In 2014, newly-elected Mayor Bill DeBlasio rolled out a program aimed at reducing crime in the city’s most impacted neighborhoods. The plan, titled the Mayor’s Action Plan for Neighborhood Safety, focused on implementing a variety of initiatives, one which was a pilot study researching the effect of enhanced lighting on streets and around buildings to reduce crime. Initially, only 15 sites, all NYCHA properties were chosen for the study. Polo Grounds in Harlem was the only Manhattan NYCHA development involved in the study. However, the use of high-powered floodlights has become concentrated in the northeastern part of Central Harlem, away from the original Polo Grounds site. Now, every block from 142nd to 147 between 7th and Lenox Avenues has been placed in this blinding landscape of light. The Lincoln Houses on 132-135th Streets and between Madison and 5th Avenues also contend with this. I wanted to try to figure out why the lights seemed to be placed where they were.

Finding data that had geometries and was directly associated with the lighting program was almost impossible. Instead, I ended up attempting to draw a landscape that might suggest some correlations and relationships between other relevant datasets and the locations of the lights I had mapped myself.

I found a shape file file on NYC Open Data that contained polygons for all NYCHA developments in New York City and of course I included it.

I also found a CSV file that had a list of all community-based facilities such as child care, senior community centers, community centers, job training centers, and other kinds of places that hosted programs that might deter crime or fight the effects of poverty that might lead to crime. I added a dynamic widget so that people could view the density and number of them in a given area. I also added multiple colors to the facility types.

I realized that it might be helpful to add photographs to the pop-ups about the lights and so I added those. I added information about the addresses of the lights and if they had existed in their current location in 2016.

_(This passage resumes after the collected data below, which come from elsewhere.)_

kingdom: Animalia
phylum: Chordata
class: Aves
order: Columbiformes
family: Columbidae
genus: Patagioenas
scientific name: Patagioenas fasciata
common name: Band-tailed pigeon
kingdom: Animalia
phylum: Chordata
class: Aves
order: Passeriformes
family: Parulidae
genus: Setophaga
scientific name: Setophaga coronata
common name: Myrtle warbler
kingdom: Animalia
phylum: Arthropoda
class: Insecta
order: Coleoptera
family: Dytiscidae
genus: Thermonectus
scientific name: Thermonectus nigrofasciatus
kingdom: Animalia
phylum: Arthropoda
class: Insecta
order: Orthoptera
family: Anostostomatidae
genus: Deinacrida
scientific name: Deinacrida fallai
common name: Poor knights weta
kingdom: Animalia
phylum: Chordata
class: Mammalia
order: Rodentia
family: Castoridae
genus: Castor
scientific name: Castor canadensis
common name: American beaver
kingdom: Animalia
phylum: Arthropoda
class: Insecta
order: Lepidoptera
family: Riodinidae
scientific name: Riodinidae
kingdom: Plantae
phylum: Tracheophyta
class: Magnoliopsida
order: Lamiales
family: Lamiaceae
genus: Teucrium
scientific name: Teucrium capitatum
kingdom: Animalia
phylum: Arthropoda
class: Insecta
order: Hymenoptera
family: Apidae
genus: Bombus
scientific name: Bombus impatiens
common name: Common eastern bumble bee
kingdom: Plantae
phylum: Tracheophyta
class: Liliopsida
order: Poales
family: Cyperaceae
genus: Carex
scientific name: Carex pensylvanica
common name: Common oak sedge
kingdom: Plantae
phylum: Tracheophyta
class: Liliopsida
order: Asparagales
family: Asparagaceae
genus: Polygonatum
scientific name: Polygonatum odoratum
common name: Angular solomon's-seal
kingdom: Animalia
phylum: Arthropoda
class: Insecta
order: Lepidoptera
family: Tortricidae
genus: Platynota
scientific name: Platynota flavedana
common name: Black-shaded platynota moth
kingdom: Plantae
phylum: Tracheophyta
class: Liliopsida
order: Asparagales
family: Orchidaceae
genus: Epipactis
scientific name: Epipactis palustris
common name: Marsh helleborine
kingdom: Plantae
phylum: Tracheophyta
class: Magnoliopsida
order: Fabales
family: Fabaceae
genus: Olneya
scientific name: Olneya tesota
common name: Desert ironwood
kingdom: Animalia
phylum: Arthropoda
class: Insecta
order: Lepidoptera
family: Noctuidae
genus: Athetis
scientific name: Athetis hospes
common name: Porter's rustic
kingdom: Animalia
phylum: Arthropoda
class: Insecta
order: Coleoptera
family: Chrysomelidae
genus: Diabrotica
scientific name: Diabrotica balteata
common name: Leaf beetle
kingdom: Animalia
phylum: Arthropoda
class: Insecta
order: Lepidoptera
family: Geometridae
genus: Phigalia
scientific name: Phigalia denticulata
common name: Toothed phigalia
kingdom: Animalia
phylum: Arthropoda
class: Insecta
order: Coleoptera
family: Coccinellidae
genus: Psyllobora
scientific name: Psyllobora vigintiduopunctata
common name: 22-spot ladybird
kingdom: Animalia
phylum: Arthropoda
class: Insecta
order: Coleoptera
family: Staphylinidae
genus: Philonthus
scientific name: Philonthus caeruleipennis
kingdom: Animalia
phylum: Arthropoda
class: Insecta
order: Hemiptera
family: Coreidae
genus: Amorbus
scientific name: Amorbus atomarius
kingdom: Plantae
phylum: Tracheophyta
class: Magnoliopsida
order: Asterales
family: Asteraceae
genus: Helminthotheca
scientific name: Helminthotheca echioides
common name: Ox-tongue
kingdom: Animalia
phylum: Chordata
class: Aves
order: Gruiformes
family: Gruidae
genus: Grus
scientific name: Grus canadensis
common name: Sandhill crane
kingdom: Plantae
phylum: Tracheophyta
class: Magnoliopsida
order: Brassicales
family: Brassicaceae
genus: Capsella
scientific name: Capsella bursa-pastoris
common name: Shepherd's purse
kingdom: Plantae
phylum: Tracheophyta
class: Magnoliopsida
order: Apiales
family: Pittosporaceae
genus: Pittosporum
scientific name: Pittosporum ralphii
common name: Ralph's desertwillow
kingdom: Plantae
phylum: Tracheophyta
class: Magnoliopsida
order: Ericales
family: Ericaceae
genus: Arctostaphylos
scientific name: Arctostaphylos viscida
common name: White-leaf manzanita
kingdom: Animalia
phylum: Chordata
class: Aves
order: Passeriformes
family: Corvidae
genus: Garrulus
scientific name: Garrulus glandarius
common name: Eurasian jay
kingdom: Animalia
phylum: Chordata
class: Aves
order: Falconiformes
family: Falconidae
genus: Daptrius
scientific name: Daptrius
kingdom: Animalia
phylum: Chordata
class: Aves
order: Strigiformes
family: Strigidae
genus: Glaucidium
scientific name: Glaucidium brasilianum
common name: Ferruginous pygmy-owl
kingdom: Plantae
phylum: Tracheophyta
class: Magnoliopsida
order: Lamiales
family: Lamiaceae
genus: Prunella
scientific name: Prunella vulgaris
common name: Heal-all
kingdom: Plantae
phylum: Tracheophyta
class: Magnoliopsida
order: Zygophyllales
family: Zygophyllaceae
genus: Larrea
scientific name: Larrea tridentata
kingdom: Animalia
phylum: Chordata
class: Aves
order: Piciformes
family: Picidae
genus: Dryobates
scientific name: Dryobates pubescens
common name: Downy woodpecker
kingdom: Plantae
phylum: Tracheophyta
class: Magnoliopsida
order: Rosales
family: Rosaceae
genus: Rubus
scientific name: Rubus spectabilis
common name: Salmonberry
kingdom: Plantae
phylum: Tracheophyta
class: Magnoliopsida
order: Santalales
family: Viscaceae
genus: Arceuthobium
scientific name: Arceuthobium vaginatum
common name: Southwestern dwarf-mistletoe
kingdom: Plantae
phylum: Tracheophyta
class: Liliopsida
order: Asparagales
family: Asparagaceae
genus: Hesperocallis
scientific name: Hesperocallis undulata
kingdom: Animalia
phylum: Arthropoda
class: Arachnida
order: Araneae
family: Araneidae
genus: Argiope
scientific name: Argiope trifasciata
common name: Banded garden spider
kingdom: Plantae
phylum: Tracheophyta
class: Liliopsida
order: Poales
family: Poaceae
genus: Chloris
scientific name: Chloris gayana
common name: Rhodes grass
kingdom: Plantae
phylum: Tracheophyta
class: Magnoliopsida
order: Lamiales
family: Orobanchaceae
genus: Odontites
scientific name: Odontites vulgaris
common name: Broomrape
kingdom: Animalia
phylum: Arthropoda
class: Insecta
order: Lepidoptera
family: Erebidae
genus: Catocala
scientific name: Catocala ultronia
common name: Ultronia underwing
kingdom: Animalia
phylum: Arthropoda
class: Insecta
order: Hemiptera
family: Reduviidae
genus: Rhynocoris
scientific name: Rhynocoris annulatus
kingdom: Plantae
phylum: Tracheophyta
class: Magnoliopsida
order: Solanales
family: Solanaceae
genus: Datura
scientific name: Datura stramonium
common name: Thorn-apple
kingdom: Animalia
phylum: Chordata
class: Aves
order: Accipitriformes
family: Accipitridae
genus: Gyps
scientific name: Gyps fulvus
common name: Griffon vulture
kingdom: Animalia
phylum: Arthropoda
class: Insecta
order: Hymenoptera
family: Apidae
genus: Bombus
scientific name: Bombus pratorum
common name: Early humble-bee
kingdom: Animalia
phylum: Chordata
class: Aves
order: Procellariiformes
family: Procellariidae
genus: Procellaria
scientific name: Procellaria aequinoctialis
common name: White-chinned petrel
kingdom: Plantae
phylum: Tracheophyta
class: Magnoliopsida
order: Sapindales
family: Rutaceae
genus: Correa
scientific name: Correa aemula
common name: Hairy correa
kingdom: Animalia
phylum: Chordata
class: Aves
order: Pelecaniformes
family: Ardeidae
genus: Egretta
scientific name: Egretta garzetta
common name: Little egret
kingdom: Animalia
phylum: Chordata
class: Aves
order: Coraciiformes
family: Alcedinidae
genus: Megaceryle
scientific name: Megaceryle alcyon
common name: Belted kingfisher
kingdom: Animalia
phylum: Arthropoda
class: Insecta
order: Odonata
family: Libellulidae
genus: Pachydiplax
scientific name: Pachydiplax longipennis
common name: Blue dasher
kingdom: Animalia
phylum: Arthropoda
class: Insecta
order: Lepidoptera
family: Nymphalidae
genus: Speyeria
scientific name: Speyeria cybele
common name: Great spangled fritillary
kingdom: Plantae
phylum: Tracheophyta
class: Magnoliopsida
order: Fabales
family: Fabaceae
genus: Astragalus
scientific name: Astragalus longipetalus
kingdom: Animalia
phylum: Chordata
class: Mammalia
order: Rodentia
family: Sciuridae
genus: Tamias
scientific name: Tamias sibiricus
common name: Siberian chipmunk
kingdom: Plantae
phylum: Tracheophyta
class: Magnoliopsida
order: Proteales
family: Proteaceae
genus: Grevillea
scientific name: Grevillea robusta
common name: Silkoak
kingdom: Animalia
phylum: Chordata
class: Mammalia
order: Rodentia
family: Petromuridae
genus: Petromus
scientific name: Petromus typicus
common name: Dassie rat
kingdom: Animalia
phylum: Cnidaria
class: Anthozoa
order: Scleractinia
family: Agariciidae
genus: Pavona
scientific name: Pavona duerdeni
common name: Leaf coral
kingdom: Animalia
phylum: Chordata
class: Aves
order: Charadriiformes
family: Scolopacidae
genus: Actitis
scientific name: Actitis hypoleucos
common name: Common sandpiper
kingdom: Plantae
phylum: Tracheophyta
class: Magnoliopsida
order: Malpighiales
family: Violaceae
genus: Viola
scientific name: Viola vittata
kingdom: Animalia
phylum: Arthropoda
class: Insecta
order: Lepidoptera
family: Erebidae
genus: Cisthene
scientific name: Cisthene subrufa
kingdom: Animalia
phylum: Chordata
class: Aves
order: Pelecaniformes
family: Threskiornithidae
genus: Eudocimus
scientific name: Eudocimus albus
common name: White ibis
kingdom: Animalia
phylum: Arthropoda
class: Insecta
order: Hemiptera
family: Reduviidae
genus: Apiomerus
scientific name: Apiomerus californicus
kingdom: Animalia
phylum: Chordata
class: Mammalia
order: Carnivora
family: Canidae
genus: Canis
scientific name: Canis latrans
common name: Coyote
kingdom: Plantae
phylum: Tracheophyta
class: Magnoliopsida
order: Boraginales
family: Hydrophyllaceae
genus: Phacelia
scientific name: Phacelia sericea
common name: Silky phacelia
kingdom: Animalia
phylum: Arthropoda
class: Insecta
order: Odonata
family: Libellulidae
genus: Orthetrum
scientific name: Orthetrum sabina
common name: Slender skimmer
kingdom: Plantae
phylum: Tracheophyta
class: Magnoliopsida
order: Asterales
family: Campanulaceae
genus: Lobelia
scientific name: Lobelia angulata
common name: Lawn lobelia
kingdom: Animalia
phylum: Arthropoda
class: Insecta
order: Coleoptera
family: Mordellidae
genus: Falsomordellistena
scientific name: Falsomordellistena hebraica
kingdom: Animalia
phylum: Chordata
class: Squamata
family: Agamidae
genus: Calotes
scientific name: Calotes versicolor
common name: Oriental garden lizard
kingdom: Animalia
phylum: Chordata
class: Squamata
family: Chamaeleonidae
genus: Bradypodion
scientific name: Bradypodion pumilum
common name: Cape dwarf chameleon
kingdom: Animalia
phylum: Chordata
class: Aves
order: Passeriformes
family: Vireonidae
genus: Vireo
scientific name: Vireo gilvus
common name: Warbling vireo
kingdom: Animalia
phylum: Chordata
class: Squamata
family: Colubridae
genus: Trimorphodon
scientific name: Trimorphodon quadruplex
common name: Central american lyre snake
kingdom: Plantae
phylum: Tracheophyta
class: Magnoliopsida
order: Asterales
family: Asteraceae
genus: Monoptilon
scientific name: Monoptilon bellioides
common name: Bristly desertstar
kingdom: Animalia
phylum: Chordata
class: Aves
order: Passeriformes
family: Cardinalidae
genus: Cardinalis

Finally, I thought that instead of showing crimes as points it would be better to show them as an animation across time. I used conditional statements to limit the results to the longitude and latitude of Central Harlem between 125th and 148th Street and St. Nicholas to 5th Avenue. I also only included data on assaults, robberies, and dangerous weapons–serious crimes likely to stand out spatially or cause a disruption in the neighborhood. I took the crime map data for 2017 and animated it placing it on a shapefile for Empower Zones, special zones set up in low income communities around which engagement and social work is planned.